--- Source material Enclosed Below ---
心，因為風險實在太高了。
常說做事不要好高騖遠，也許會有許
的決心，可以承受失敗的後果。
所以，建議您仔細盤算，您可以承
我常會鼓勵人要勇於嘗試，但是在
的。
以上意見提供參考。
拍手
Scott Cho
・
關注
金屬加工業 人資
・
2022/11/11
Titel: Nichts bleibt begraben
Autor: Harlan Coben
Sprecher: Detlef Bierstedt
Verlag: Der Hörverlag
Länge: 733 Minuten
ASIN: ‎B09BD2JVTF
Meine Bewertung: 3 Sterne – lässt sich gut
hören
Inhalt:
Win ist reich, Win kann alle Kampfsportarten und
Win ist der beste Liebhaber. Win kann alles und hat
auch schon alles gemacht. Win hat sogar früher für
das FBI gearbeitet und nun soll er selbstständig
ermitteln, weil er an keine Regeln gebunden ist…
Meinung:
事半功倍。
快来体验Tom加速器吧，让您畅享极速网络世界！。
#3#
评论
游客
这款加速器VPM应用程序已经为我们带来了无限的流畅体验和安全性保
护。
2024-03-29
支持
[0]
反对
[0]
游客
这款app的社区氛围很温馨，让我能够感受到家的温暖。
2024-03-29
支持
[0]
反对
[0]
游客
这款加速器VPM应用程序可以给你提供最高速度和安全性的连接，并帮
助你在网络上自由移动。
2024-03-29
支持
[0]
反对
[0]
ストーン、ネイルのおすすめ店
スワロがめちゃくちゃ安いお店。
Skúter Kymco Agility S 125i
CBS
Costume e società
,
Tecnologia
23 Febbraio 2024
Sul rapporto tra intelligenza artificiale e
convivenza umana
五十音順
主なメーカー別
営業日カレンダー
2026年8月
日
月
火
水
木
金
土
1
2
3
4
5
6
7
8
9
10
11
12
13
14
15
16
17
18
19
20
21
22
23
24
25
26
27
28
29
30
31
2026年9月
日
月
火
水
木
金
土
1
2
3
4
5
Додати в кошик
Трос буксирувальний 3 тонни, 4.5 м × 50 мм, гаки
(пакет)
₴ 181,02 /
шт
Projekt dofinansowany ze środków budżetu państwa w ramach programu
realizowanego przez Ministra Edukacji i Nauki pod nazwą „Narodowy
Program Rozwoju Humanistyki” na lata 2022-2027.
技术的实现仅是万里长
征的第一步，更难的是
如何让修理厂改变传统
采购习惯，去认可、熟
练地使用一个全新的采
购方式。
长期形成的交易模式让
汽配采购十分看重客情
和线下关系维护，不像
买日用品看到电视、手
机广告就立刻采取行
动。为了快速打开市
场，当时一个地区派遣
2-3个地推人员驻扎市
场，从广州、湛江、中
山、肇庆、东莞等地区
--- End of Enclosed Source material ---
• [Task item] Which lines in the records above include the word "kann"? Copy them out.

• [Answer to this task]
Win ist reich, Win kann alle Kampfsportarten und
Win ist der beste Liebhaber. Win kann alles und hat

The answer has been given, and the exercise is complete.